● **About this exercise**
I'd like every line in the following listing that holds "ISSUE" copied.

----- Provided entries

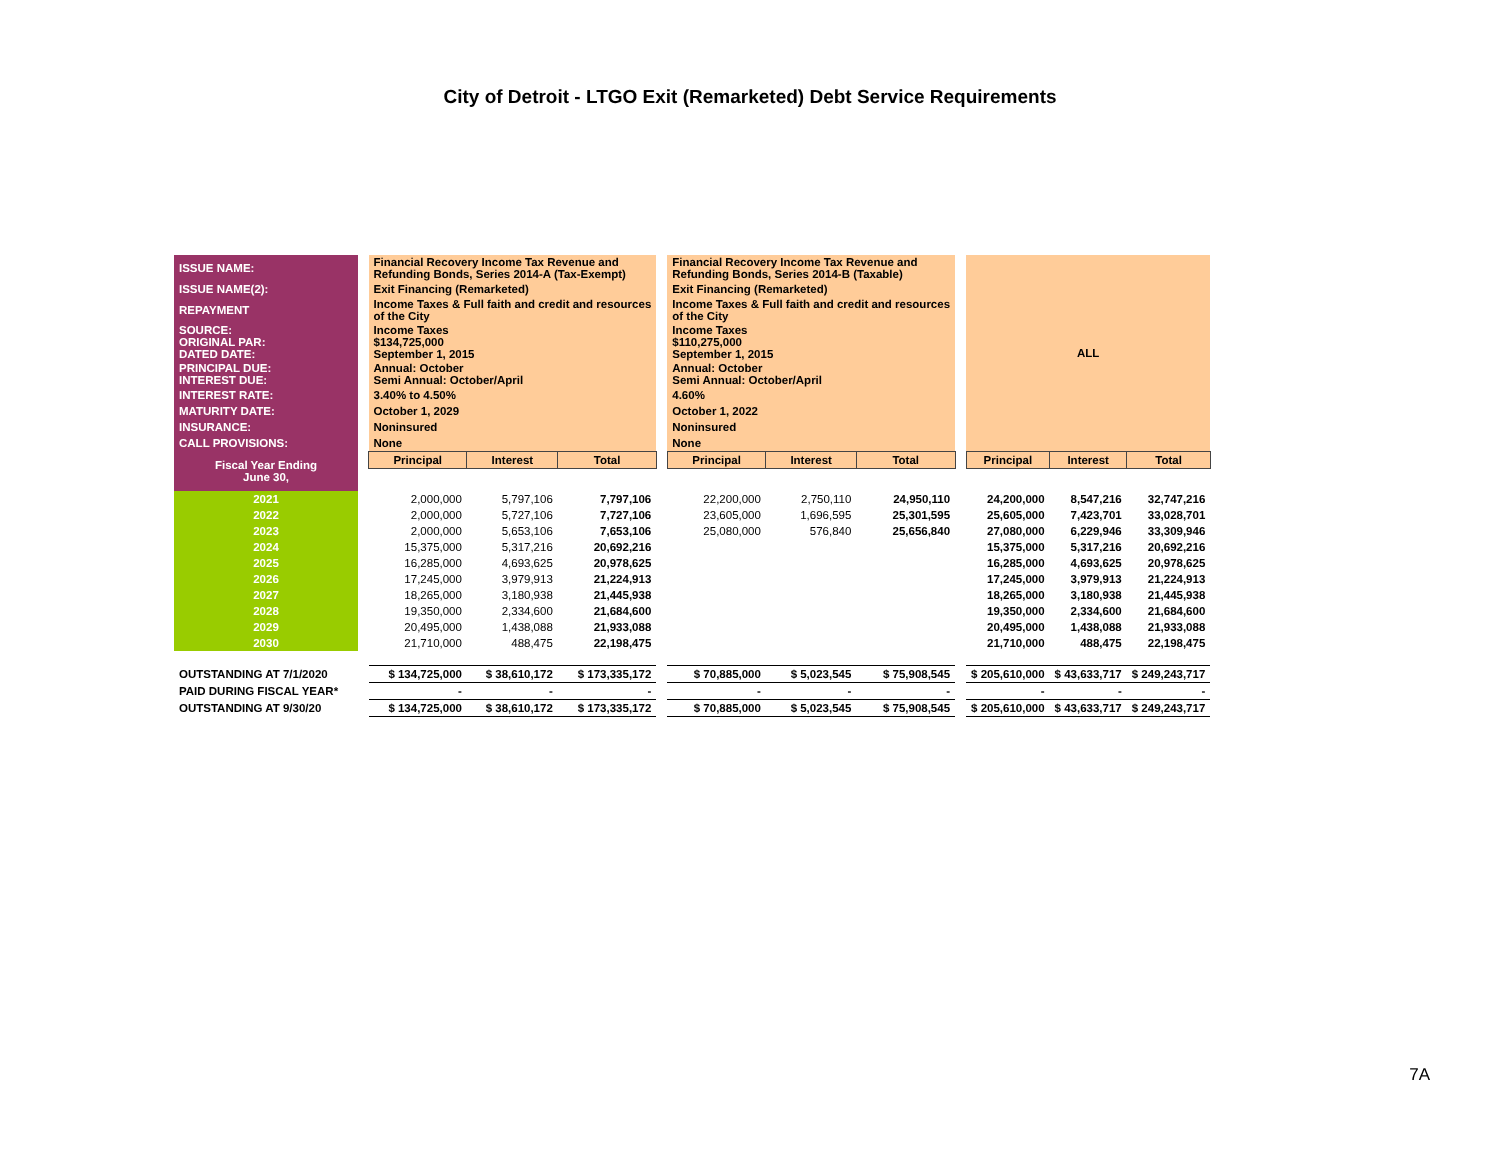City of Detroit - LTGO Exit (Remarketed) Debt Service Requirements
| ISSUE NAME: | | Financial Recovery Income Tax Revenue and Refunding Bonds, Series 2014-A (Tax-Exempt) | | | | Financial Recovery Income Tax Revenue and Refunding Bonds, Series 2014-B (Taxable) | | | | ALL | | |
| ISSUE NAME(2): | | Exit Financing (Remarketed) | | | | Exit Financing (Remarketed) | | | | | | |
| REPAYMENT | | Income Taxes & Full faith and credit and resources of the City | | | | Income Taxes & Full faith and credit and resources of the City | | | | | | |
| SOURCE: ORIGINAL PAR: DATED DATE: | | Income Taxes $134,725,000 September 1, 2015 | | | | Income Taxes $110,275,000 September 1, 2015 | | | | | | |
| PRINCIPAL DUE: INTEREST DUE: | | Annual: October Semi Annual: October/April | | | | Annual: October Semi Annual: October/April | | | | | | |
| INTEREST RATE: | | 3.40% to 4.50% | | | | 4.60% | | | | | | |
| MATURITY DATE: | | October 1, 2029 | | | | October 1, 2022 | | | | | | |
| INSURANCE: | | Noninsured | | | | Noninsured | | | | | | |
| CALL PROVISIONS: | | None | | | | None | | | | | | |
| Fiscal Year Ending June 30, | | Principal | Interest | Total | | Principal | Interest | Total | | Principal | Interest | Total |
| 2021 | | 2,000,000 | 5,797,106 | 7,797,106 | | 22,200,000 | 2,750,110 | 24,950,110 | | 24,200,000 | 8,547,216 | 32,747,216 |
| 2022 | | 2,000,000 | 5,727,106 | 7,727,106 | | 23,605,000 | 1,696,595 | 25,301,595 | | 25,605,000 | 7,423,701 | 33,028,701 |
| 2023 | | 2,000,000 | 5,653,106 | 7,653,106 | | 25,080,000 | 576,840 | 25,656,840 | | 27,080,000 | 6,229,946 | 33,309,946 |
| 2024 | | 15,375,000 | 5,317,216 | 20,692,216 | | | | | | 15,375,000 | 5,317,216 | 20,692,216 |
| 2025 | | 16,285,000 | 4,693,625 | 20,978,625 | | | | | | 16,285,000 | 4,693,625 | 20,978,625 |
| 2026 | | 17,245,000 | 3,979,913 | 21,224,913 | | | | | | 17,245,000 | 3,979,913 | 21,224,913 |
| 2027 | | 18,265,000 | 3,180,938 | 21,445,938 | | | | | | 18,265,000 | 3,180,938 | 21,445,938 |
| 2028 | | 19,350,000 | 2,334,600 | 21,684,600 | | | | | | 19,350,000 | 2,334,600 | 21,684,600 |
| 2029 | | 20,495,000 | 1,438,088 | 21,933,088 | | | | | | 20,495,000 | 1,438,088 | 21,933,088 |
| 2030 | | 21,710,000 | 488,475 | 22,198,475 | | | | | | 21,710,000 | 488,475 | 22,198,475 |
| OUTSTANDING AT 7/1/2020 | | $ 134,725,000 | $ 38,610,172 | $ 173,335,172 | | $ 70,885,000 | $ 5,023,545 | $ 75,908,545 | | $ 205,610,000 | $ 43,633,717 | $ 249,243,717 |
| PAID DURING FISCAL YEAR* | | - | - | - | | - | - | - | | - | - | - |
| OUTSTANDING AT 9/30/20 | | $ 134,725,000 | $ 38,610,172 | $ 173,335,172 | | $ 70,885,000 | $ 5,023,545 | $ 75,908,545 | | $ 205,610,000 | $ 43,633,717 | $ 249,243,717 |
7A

----------

● **Problem solution**
| ISSUE NAME: | | Financial Recovery Income Tax Revenue and Refunding Bonds, Series 2014-A (Tax-Exempt) | | | | Financial Recovery Income Tax Revenue and Refunding Bonds, Series 2014-B (Taxable) | | | | ALL | | |
| ISSUE NAME(2): | | Exit Financing (Remarketed) | | | | Exit Financing (Remarketed) | | | | | | |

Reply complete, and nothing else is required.